The lack of meter (at least in the English sense of the word) makes the form feel deceptively similar to rhymed free verse.
This should allow you a comfortable amount of room to work on the rhymes, especially since you can use the third line to contextualize the lines above it and set up a turn into the next verse.
As for extending the poem, my advice would be not to go into the form with any predetermined length in mind.
Write the first verse as you normally would, letting it lead you wherever it does, then decide based on that whether you need a next verse or not.
Are there feelings or thoughts you still need to touch on?
The tripadi is structurally quite simple but that also gives you the room to add whatever complexities you want to add to it safely.
This is a great place to flex with techniques like alliteration, anaphora, metaphor, imagery, personification, etc.
One tremendous advantage to poems that have less stringent requirements is that they leave you with some room to grow as a poet and spread your wings across the page.
A basic tripadi with no special flourishes is fairly simple to write, but what can you turn your tripadi into that’s unique to you?
Ambition aside, this is also a nice form to just tinker with on a rainy day.

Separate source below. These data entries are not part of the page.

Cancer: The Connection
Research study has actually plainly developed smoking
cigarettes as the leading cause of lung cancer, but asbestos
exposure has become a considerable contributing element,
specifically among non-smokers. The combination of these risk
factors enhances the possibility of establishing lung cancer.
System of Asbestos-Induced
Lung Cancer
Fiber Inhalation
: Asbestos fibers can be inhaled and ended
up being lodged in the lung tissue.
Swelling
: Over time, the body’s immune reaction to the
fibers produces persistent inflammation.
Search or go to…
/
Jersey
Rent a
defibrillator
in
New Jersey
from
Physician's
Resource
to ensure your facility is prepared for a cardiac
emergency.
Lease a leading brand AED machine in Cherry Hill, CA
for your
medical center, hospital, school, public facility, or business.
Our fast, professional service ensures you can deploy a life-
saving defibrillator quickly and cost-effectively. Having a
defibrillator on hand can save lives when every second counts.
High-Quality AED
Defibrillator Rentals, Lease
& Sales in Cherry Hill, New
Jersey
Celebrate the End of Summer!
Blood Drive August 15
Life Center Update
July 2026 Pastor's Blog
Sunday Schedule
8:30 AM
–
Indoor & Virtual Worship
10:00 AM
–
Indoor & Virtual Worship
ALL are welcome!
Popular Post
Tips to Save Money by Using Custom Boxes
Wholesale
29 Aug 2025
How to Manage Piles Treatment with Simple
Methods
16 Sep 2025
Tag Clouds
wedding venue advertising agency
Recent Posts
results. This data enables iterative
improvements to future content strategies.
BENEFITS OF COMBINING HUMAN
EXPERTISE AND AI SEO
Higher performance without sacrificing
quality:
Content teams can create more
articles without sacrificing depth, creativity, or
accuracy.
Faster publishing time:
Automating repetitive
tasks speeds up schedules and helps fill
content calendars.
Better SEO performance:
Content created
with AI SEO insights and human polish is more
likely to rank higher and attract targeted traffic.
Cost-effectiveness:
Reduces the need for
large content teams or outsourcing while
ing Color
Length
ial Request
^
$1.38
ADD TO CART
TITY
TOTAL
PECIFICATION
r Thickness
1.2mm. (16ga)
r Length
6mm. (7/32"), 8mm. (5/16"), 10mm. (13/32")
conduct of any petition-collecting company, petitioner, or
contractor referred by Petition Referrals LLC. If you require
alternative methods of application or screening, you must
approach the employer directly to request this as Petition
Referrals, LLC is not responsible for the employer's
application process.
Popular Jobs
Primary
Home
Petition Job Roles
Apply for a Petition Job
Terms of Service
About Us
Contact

Poets get bored too, after all. Do keep in mind that the last section of each stanza needs to be especially strong.
It needs to have enough impact, either through imagery or through emotionally charged keywords, to stand strong on its own since it will be expected to defy the rhyme scheme leading up to it.
Assonance, consonance, and internal rhyme can be excellent ways to enhance this last segment.
Alternatively, you do have the option of tying it into the scheme in your own way.
Perhaps you’ll have the end of each verse in your own tripadi rhyme?
This wouldn’t be entirely true to form, but it also wouldn’t be the first time that an old form gave rise to a new variant.
I’m a little surprised that this form doesn’t appear more internationally, since it’s remarkably accessible.
I usually find that accessibility is the defining trait of popular forms, but I suppose that doesn’t necessarily hold true in every circumstance.
Perhaps the Tripadi has the potential to be widespread, but right now it just seems to be one more interesting form that might come up in conversation every now and then among scholars.